Après le discours à la nation de Vladimir Poutine et la suspension russe à l’accord sur le désarmement nucléaire, le chef du Kremlin se prépare à retrouver le président chinois à Moscou. Entretien avec Andreï Kortounov, directeur du Russian Council, think tank russe sur les questions internationales.


Pourquoi le gouvernement russe a-t-il accueilli sans grand enthousiasme le plan chinois pour l’Ukraine ?
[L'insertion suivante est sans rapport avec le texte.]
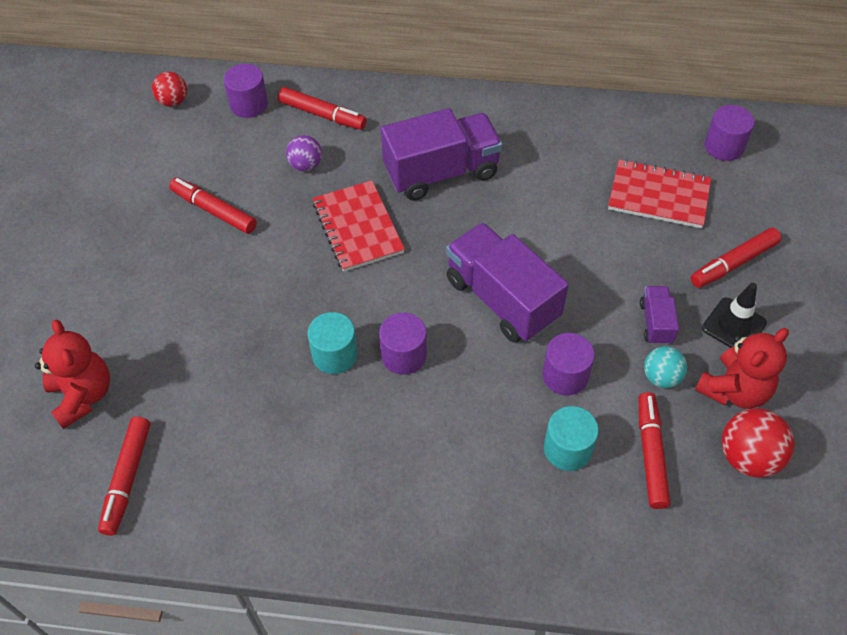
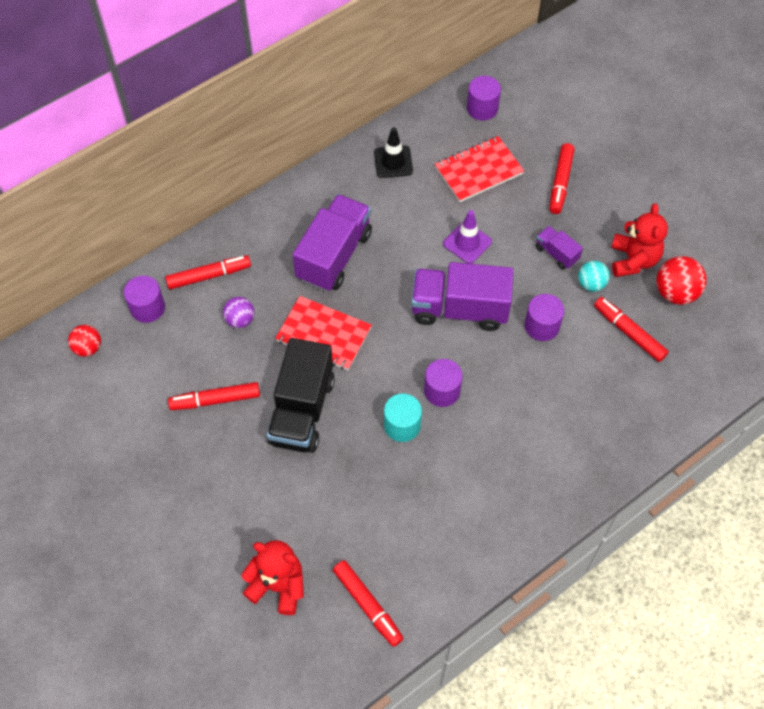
camera: 45 degrees left, 5 degrees up
turquoise cylinder [544,406,599,471] -> none
black traffic cone [702,283,767,348] -> black traffic cone moved to [374,127,413,178]
none -> black truck [267,338,335,453]
none -> purple traffic cone [443,210,492,264]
Ce n’est pas un plan. C’est un ensemble de principes. La réaction russe n’a certes pas été très enthousiaste. Mais elle a été plus positive que celle des Occidentaux. La Chine essaie de rester équilibrée et, dans son document, tout le monde peut trouver ce qui lui plaît et déplaît . Mauvaise nouvelle pour les Russes : l’insistance chinoise sur le respect de la souveraineté de l’Ukraine et sur l’intégrité territoriale. Bonne nouvelle pour les Russes : l’appel à un cessez-le-feu sans conditions. Pékin critique aussi les sanctions des Occidentaux et leur armement de l’Ukraine qui nourrit l’escalade. En réalité, la Chine montre de plus en plus de signes d’impatience face à ce conflit. Tout dépendra désormais du voyage de Xi Jinping à Moscou, attendu au printemps.
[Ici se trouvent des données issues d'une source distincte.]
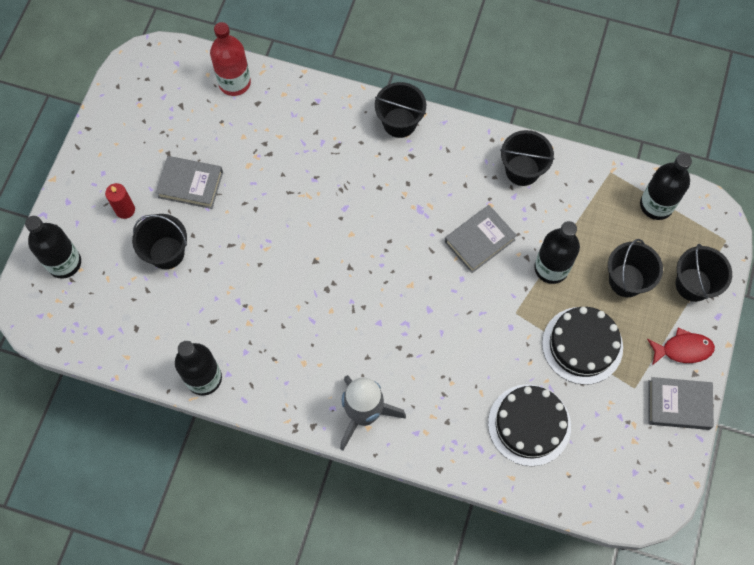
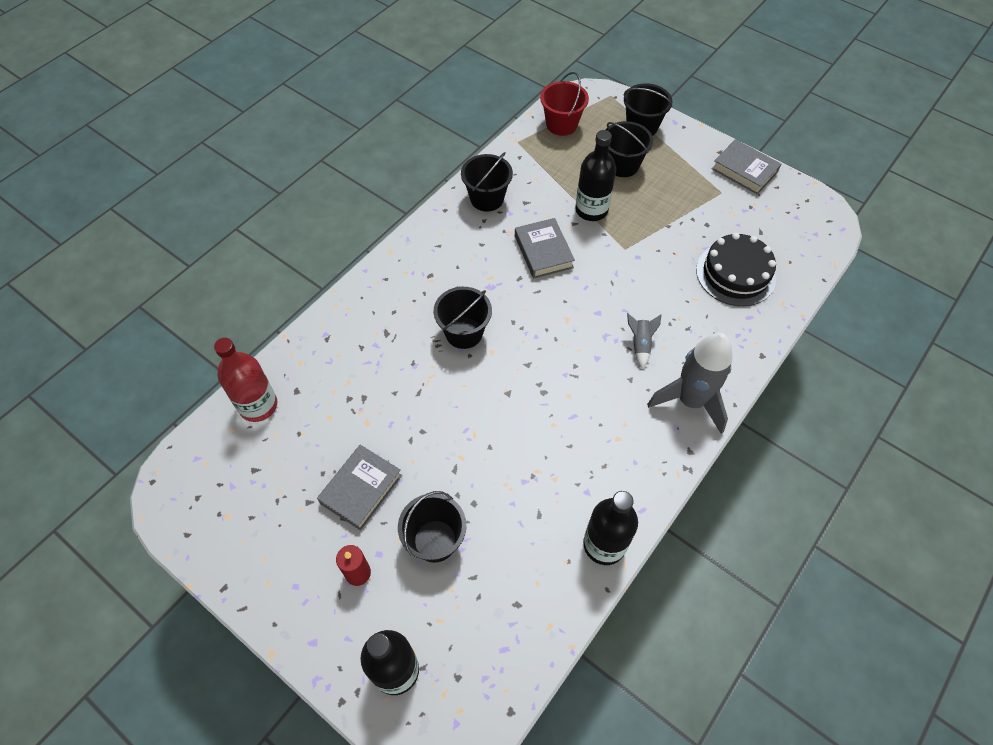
camera: 70 degrees left, 10 degrees down
black bucket [375,82,426,138] -> black bucket moved to [434,287,492,349]
black cake [542,307,623,385] -> none
black bottle [640,153,692,220] -> red bucket [540,72,589,136]
red fish [647,328,715,365] -> none
grey book [649,377,714,430] -> grey book turned 75 degrees counterclockwise [712,139,781,195]
none -> grey rocket [627,313,661,369]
Xi Jinping pourrait-il accepter de livrer des armes à la Russie en échange de transferts des technologies nucléaires russes dont la Chine a besoin pour développer ses infrastructures ?

Difficile à dire pour le moment. Au-delà du commerce, les deux pays cherchent à développer leur intégration technologique, dans le nucléaire mais aussi dans l’aéronautique. Par ailleurs, la Russie a-t-elle vraiment besoin des armes chinoises ? Sa propre industrie militaire produit déjà beaucoup d’armes nécessaires à son armée sur le front ukrainien. Et Pékin continue de rester très prudent, voulant éviter de s’exposer aux sanctions occidentales secondaires en cas de soutien à son allié russe.

Les élites russes ont ironisé sur le récent dixième paquet de sanctions européennes. S’habituent-elles ?

Elles devraient craindre ces sanctions . Mais c’est un fait que cela devient une routine. Il y aura sans doute un onzième puis un douzième paquet de mesures. La réaction de Moscou est d’autant plus apaisée que l’économie russe s’est préparée et se révèle très résiliente , loin des scénarios d’effondrement envisagés au printemps 2022. Les sanctions s’enchaînent, mais les Russes gagnent en confiance. La défense du Kremlin et des élites est de dire que l’ouest cherche en fait des prétextes pour détruire l’économie russe mais qu’il n’y arrivera pas. Moscou est prêt à vivre longtemps sous ces sanctions qui, une fois mises en place, seront difficiles à lever. C’est simplement une nouvelle réalité dans laquelle nous devons durablement vivre.

La suspension de la participation russe au traité New Start avec les Américains sur le désarmement nucléaire annonce-t-elle une nouvelle course à l’armement ?

J’espère que Moscou et Washington retourneront à la table des négociations. S’il n’y a plus de lignes de communication, cela devient dangereux. C’est la porte ouverte à une escalade au-delà même de l’Ukraine. Et cela sera coûteux : sans limites dans le cadre d’un accord de contrôle, chacun devra financer une nouvelle course aux technologies des têtes nucléaires… Vladimir Poutine a annoncé cette suspension, seule vraie annonce dans son discours à la nation le mois dernier, car la situation devenait trop surréaliste : d’un côté, les Américains veulent appliquer le traité sur le contrôle des installations nucléaires ; mais, d’un autre côté, ils sont soupçonnés par l’intelligence russe de donner des informations aux Ukrainiens leur permettant de cibler les bases des bombardiers stratégiques russes.

Les diplomates à Moscou envisagent-ils la possibilité d’une défaite militaire russe en Ukraine ?

Je ne pense pas. Cela ne rentre pas dans la rhétorique du Kremlin. Ne pas garantir des gains territoriaux n’est pas une option. La définition minimale de la victoire est le maintien de ce qui a déjà été acquis, les quatre régions rattachées à la Russie après les référendums de septembre dernier, afin d’assurer la sécurité des populations du Donbass et de Crimée. L’objectif est d’assurer un contrôle territorial jusqu’à la péninsule afin d’éviter, par exemple, une nouvelle attaque ukrainienne sur le pont de Crimée. Mais, bien sûr, l’ambition maximale reste un changement politique à la tête de l’Ukraine.